Mais do que maldições, agora teme a partida definitiva da AMI, pois “nesse dia Bolama voltará a viver como antes”. No futuro, tal como Mussa, “gostava de trabalhar mais com a AMI, num projeto onde pudesse continuar a aplicar o conhecimento adquirido”.

Mussa Baió (46 anos) e Mustafá Sambú (60 anos) desejam que a AMI permaneça em Bolama a trabalhar com saúde comunitária

Ser parte da mudança

De 2014 a 2022, Mussa assistiu a uma “grande mudança de Bolama, com o “Papia Ku Mi”, e teme que tudo fique perdido”.

De agente de saúde comunitária, passou a coordenador local do projeto. É “quase um enfermeiro”, diz entre sorrisos. “Muitas mulheres telefonam a perguntar coisas sobre a menstruação e a gravidez. Antes do “Papia Ku Mi” não se falava sobre isso”. Aliás, “as meninas ainda faltam à escola quando estão menstruadas, porque não têm condições nem produtos de higiene”. Algo que tem mudado, depois de, no âmbito do “Papia Ku Mi”, ter sido implementado um atelier de costura, onde costuram pensos de pano, reutilizáveis.

Grandes mudanças, depois de um início de projeto conturbado, em que “as pessoas rejeitavam as informações sobre gravidez precoce e excisão”. Um dos comités locais, constituído pelos homens que representam as aldeias, chegou a “expulsar as meninas das palestras, para não ouvirem o que estava a ser dito”.

Pouco a pouco, as mensagens começaram a ser aceites e Mussa destaca que “os programas de rádio ajudaram muito, pois, todos os meses era selecionado um tema para ser comentado e debatido”. Atualmente, “é possível que, em cada cinco pessoas, quatro possam explicar tudo sobre saúde sexual e reprodutiva”.

Para o guineense, “a ideia do “Papia Ku Mi” foi brilhante, porque ainda não tinha sido implementado um projeto tão próximo das comunidades”. O seu envolvimento com a defesa dos direitos das mulheres e crianças começou antes de a AMI chegar a Bolama.

Em 1997, foi secretário de uma associação direcionada para o empoderamento de mulheres. Um “desafio revigorante”, na época em que desistiu de estudar arquitetura em Portugal, porque “o curso era caro para as possibilidades da família”.

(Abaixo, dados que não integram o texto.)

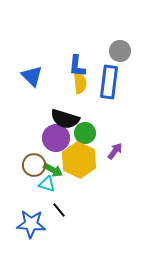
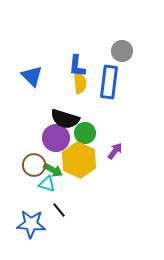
gray circle: moved 2 px right
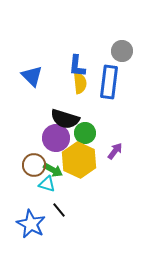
blue star: rotated 24 degrees clockwise
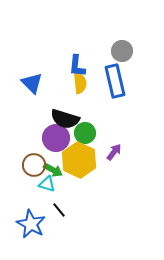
blue triangle: moved 7 px down
blue rectangle: moved 6 px right, 1 px up; rotated 20 degrees counterclockwise
purple arrow: moved 1 px left, 1 px down
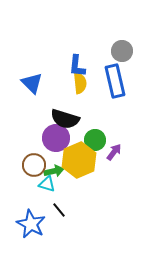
green circle: moved 10 px right, 7 px down
yellow hexagon: rotated 12 degrees clockwise
green arrow: moved 1 px right, 1 px down; rotated 42 degrees counterclockwise
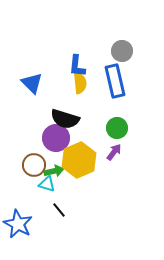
green circle: moved 22 px right, 12 px up
blue star: moved 13 px left
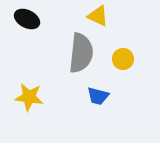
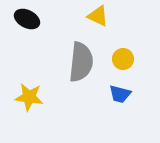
gray semicircle: moved 9 px down
blue trapezoid: moved 22 px right, 2 px up
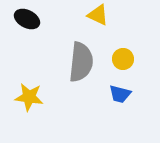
yellow triangle: moved 1 px up
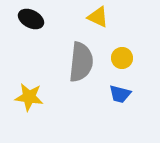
yellow triangle: moved 2 px down
black ellipse: moved 4 px right
yellow circle: moved 1 px left, 1 px up
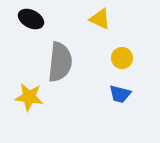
yellow triangle: moved 2 px right, 2 px down
gray semicircle: moved 21 px left
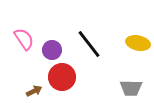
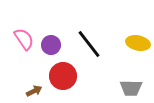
purple circle: moved 1 px left, 5 px up
red circle: moved 1 px right, 1 px up
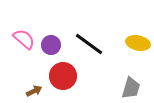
pink semicircle: rotated 15 degrees counterclockwise
black line: rotated 16 degrees counterclockwise
gray trapezoid: rotated 75 degrees counterclockwise
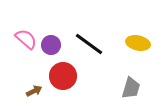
pink semicircle: moved 2 px right
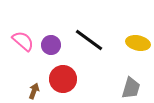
pink semicircle: moved 3 px left, 2 px down
black line: moved 4 px up
red circle: moved 3 px down
brown arrow: rotated 42 degrees counterclockwise
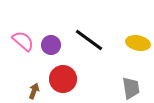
gray trapezoid: rotated 25 degrees counterclockwise
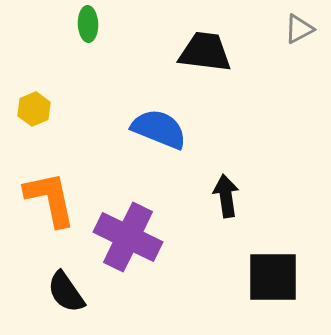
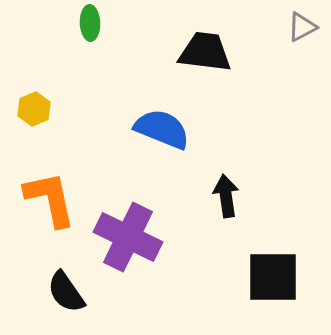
green ellipse: moved 2 px right, 1 px up
gray triangle: moved 3 px right, 2 px up
blue semicircle: moved 3 px right
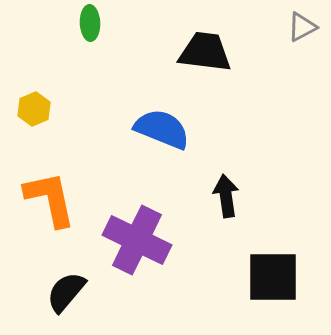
purple cross: moved 9 px right, 3 px down
black semicircle: rotated 75 degrees clockwise
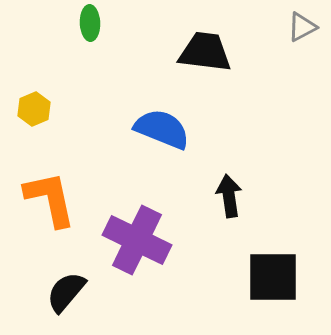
black arrow: moved 3 px right
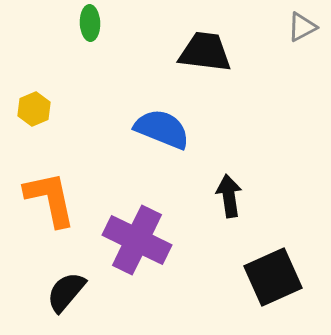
black square: rotated 24 degrees counterclockwise
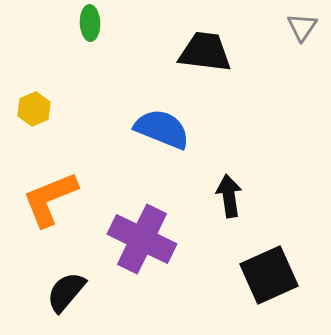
gray triangle: rotated 28 degrees counterclockwise
orange L-shape: rotated 100 degrees counterclockwise
purple cross: moved 5 px right, 1 px up
black square: moved 4 px left, 2 px up
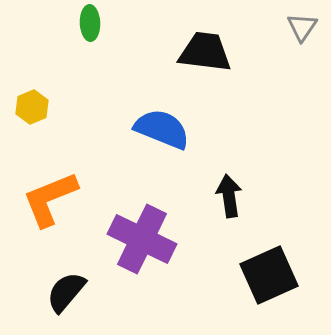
yellow hexagon: moved 2 px left, 2 px up
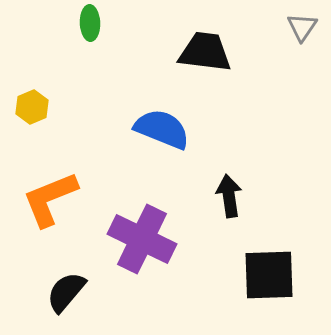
black square: rotated 22 degrees clockwise
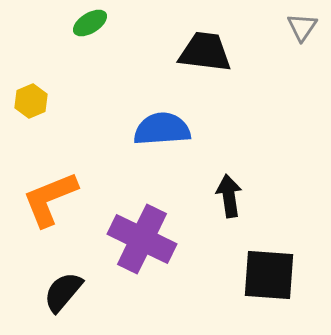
green ellipse: rotated 60 degrees clockwise
yellow hexagon: moved 1 px left, 6 px up
blue semicircle: rotated 26 degrees counterclockwise
black square: rotated 6 degrees clockwise
black semicircle: moved 3 px left
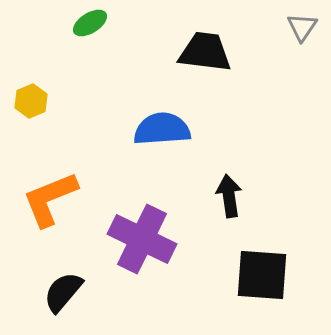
black square: moved 7 px left
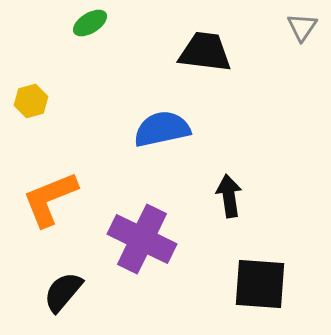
yellow hexagon: rotated 8 degrees clockwise
blue semicircle: rotated 8 degrees counterclockwise
black square: moved 2 px left, 9 px down
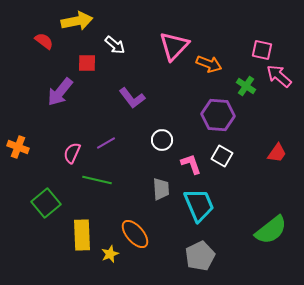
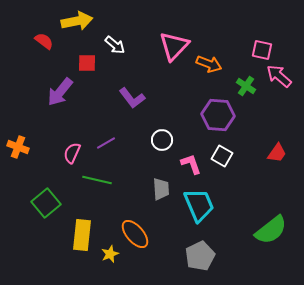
yellow rectangle: rotated 8 degrees clockwise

O sonho ficou atrás do rasto que deixava entre Buba e Bissau, a trabalhar no transporte de pessoas e mercadorias. E, “começou a nascer outra vida, que queria dedicar a ajudar quem tem dificuldades, não apenas em termos financeiros, mas com novas ideias”, só não sabia como conseguir.

Para se preparar, começou a frequentar ações de formação sobre doenças sexualmente transmissíveis e ambiente. Até que, um dia, cruzou o seu caminho com o da AMI e conseguiu realizar o propósito de vida que sonhava, através do projeto “Papia Ku Mi”.